━━━ Material supplied ━━━
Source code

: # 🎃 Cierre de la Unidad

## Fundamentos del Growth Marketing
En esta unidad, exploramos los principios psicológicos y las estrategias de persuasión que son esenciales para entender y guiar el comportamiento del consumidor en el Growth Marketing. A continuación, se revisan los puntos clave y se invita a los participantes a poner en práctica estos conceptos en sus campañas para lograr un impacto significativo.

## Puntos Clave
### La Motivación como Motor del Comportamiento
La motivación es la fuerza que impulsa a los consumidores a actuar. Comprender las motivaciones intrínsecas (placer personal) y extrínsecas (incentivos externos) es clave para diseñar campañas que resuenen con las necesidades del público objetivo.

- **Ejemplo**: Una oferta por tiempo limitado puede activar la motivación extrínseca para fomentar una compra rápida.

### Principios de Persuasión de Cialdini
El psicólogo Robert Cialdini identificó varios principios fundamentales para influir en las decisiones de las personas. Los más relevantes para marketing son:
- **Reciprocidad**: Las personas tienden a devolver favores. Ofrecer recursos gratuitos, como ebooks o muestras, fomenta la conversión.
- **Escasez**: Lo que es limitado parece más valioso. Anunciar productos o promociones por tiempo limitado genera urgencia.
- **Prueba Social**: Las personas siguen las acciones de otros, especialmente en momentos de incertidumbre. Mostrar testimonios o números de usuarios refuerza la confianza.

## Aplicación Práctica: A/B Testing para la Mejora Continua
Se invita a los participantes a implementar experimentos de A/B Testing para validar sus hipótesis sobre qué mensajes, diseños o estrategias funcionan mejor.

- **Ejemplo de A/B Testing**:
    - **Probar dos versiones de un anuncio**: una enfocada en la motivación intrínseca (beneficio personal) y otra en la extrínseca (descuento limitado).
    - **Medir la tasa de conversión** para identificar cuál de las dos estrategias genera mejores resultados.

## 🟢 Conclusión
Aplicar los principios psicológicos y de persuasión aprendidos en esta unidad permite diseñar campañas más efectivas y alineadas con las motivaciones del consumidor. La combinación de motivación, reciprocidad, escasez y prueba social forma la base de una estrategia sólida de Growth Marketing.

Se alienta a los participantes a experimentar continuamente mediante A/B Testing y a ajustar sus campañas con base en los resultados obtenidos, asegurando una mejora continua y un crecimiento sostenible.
━━━
- [Exercise requirements]
Please give back, exactly as it stands above, the stretch from the line with "- **Ejemplo**: Una" through the line with "- **Ejemplo de", and no line outside it.

- [Output of the task]
- **Ejemplo**: Una oferta por tiempo limitado puede activar la motivación extrínseca para fomentar una compra rápida.

### Principios de Persuasión de Cialdini
El psicólogo Robert Cialdini identificó varios principios fundamentales para influir en las decisiones de las personas. Los más relevantes para marketing son:
- **Reciprocidad**: Las personas tienden a devolver favores. Ofrecer recursos gratuitos, como ebooks o muestras, fomenta la conversión.
- **Escasez**: Lo que es limitado parece más valioso. Anunciar productos o promociones por tiempo limitado genera urgencia.
- **Prueba Social**: Las personas siguen las acciones de otros, especialmente en momentos de incertidumbre. Mostrar testimonios o números de usuarios refuerza la confianza.

## Aplicación Práctica: A/B Testing para la Mejora Continua
Se invita a los participantes a implementar experimentos de A/B Testing para validar sus hipótesis sobre qué mensajes, diseños o estrategias funcionan mejor.

- **Ejemplo de A/B Testing**:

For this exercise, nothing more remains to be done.